* **EXERCISE REQUIREMENTS**
Pictures should be left out while the data beneath this task is written out word for word.

Top of MATERIAL TO PROCESS

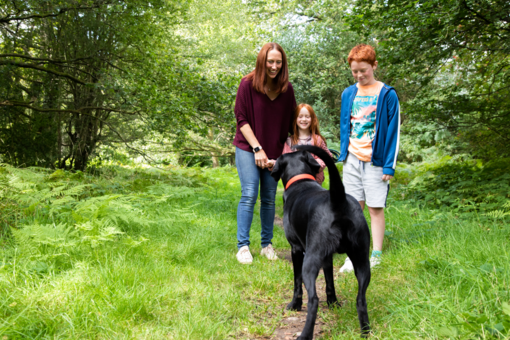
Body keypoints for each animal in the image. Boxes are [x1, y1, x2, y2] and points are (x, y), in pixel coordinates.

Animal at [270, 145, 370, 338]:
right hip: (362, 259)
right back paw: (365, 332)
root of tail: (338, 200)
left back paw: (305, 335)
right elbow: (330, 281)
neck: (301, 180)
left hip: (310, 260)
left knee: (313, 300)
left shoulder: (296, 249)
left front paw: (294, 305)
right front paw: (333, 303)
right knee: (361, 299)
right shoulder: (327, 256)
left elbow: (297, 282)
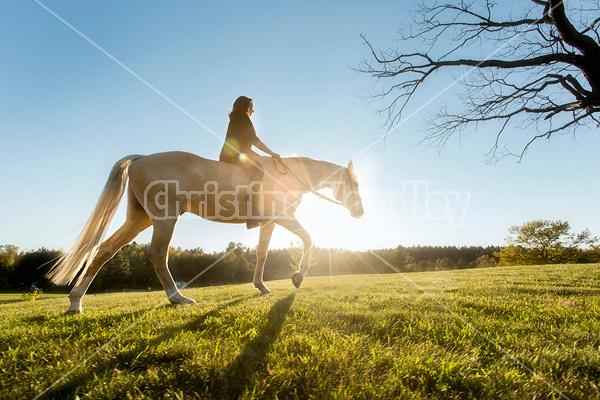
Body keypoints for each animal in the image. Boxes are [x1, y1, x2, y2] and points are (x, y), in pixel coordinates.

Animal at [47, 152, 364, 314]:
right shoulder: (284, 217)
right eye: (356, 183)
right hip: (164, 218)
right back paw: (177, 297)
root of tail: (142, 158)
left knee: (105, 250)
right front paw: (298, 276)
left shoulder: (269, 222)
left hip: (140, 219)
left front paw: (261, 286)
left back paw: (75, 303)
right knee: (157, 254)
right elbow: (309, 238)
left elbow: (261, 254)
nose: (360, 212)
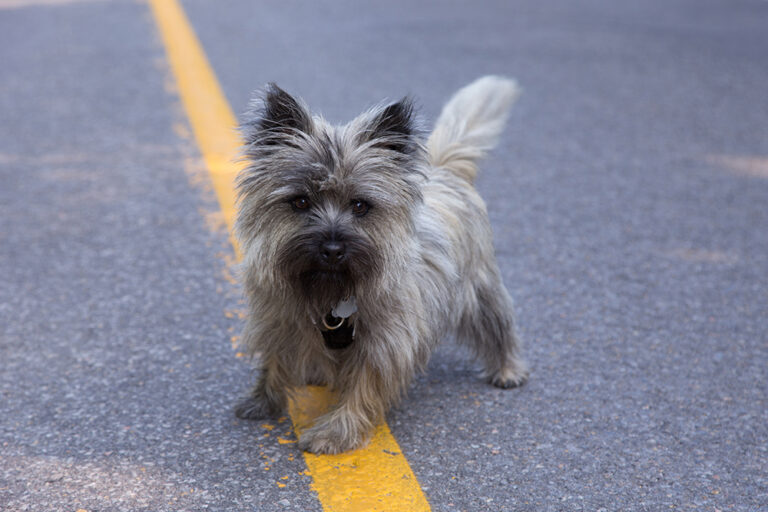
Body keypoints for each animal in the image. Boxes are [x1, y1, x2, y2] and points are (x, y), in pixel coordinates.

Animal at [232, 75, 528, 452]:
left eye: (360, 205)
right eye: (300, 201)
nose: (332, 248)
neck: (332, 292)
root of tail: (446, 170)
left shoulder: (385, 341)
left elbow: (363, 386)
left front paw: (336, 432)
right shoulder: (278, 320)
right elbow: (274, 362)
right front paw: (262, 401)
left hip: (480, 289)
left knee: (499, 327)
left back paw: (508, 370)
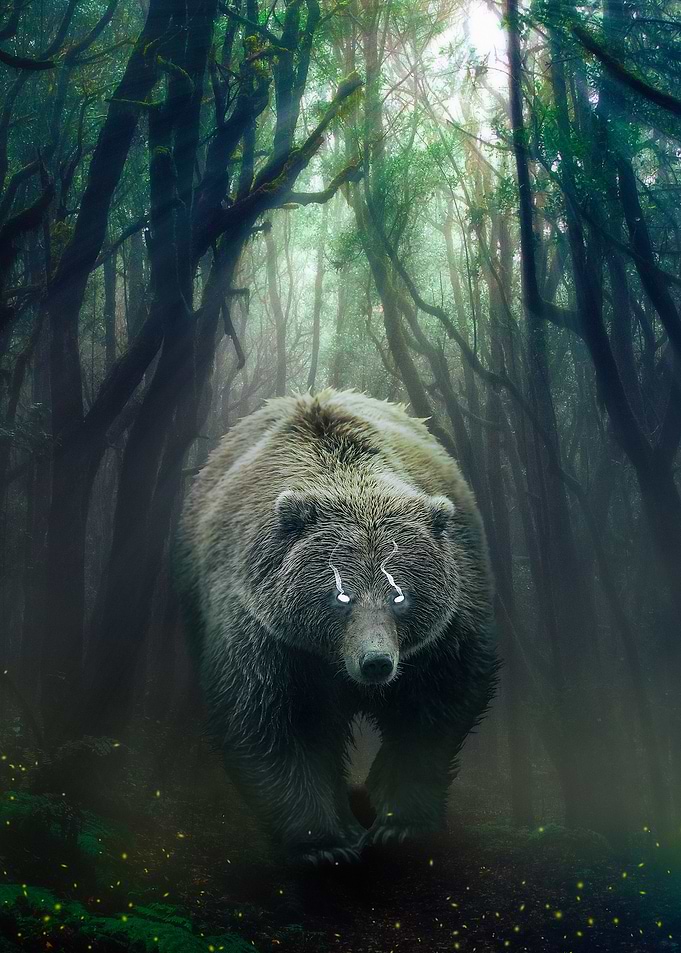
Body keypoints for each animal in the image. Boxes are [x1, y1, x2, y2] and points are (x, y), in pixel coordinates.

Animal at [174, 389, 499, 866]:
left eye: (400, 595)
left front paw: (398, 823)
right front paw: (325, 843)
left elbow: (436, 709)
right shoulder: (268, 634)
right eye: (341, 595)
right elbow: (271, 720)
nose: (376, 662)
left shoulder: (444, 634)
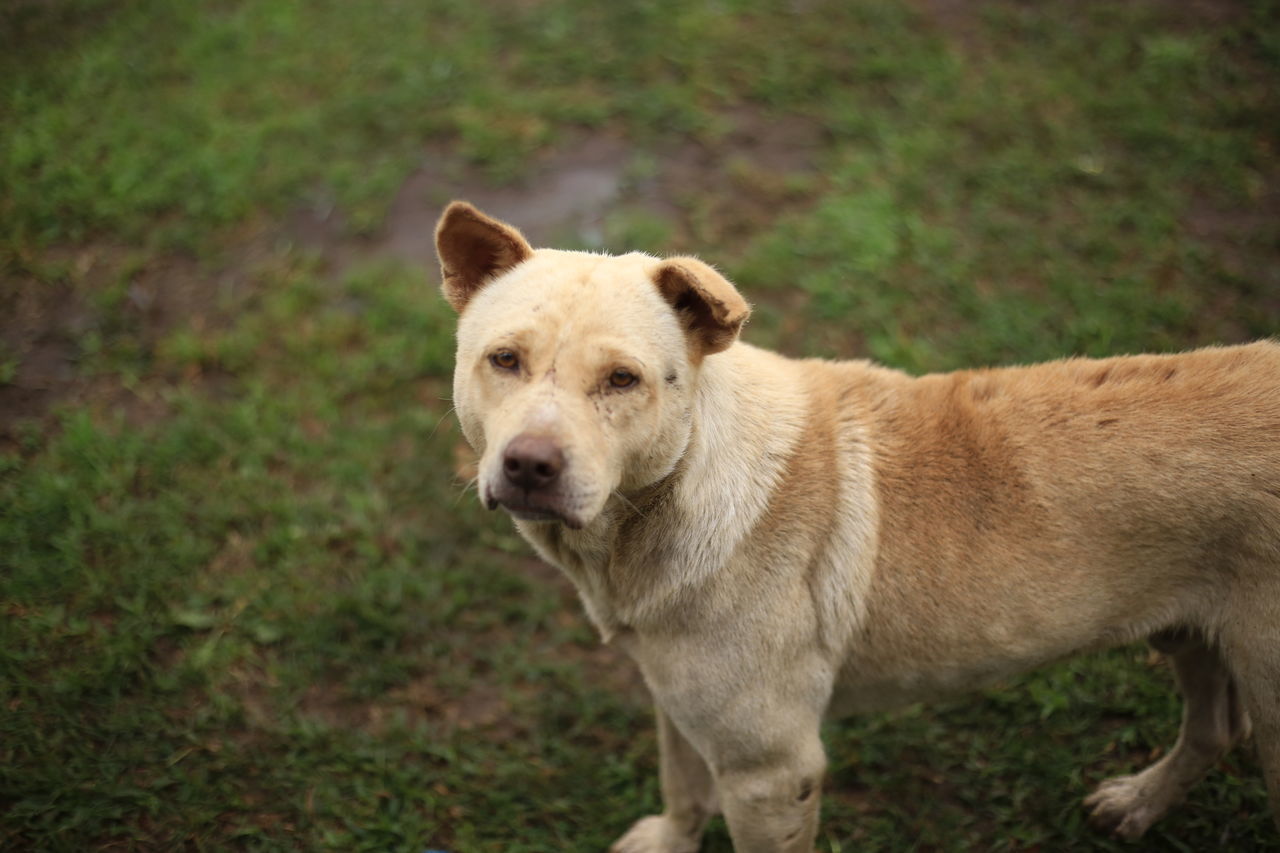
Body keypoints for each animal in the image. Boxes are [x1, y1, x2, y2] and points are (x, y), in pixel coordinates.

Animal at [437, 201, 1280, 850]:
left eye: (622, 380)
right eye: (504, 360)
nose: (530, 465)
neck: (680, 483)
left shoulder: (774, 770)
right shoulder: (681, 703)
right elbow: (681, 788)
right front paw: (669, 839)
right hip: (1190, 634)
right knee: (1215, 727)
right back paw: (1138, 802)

Bottom of MATERIAL TO PROCESS

* **RESPONSE TO THIS TASK**
Body keypoints for each animal in the image. Boxes are [x1, y1, x2, y2] and points are (x, y), in pixel coordinates.

Animal at [270, 145, 370, 338]:
right hip: (362, 259)
right back paw: (365, 332)
root of tail: (338, 200)
left back paw: (305, 335)
right elbow: (330, 281)
neck: (301, 180)
left hip: (310, 260)
left knee: (313, 300)
left shoulder: (296, 249)
left front paw: (294, 305)
right front paw: (333, 303)
right knee: (361, 299)
right shoulder: (327, 256)
left elbow: (297, 282)
Body keypoints for each animal in the image. Boxes are [x1, y1, x2, y2] and points are (x, y), in pixel coordinates.

Animal at [47, 152, 364, 314]:
right shoulder: (284, 217)
right eye: (356, 183)
right hip: (164, 218)
right back paw: (177, 297)
root of tail: (142, 158)
left knee: (105, 250)
right front paw: (298, 276)
left shoulder: (269, 222)
left hip: (140, 219)
left front paw: (261, 286)
left back paw: (75, 303)
right knee: (157, 254)
right elbow: (309, 238)
left elbow: (261, 254)
nose: (360, 212)
Body keypoints for each animal in the image. Boxes are [x1, y1, x2, y2] and points are (x, y), in pixel coordinates.

Animal at [232, 75, 528, 452]:
left eye: (360, 205)
right eye: (300, 201)
nose: (332, 248)
neck: (332, 292)
root of tail: (446, 170)
left shoulder: (385, 341)
left elbow: (363, 386)
left front paw: (336, 432)
right shoulder: (278, 320)
right elbow: (274, 362)
right front paw: (262, 401)
left hip: (480, 289)
left knee: (499, 327)
left back paw: (508, 370)
Body keypoints for each animal in the image. Boxes are [x1, y1, x2, y2] and points are (x, y), in pixel coordinates.

Animal at [174, 389, 499, 866]:
left eye: (400, 595)
left front paw: (398, 823)
right front paw: (325, 843)
left elbow: (436, 709)
right shoulder: (268, 634)
right eye: (341, 595)
right elbow: (271, 720)
nose: (376, 662)
left shoulder: (444, 634)
Body keypoints for each animal in the image. Boxes are [x1, y1, x2, y2] and points are (x, y), in pixel coordinates.

Animal at [437, 201, 1280, 850]:
left eye: (622, 380)
right eye: (504, 360)
nose: (530, 465)
neck: (680, 483)
left shoulder: (774, 770)
right shoulder: (681, 703)
right elbow: (681, 788)
right front paw: (669, 839)
right hip: (1190, 634)
right knee: (1215, 727)
right back paw: (1138, 802)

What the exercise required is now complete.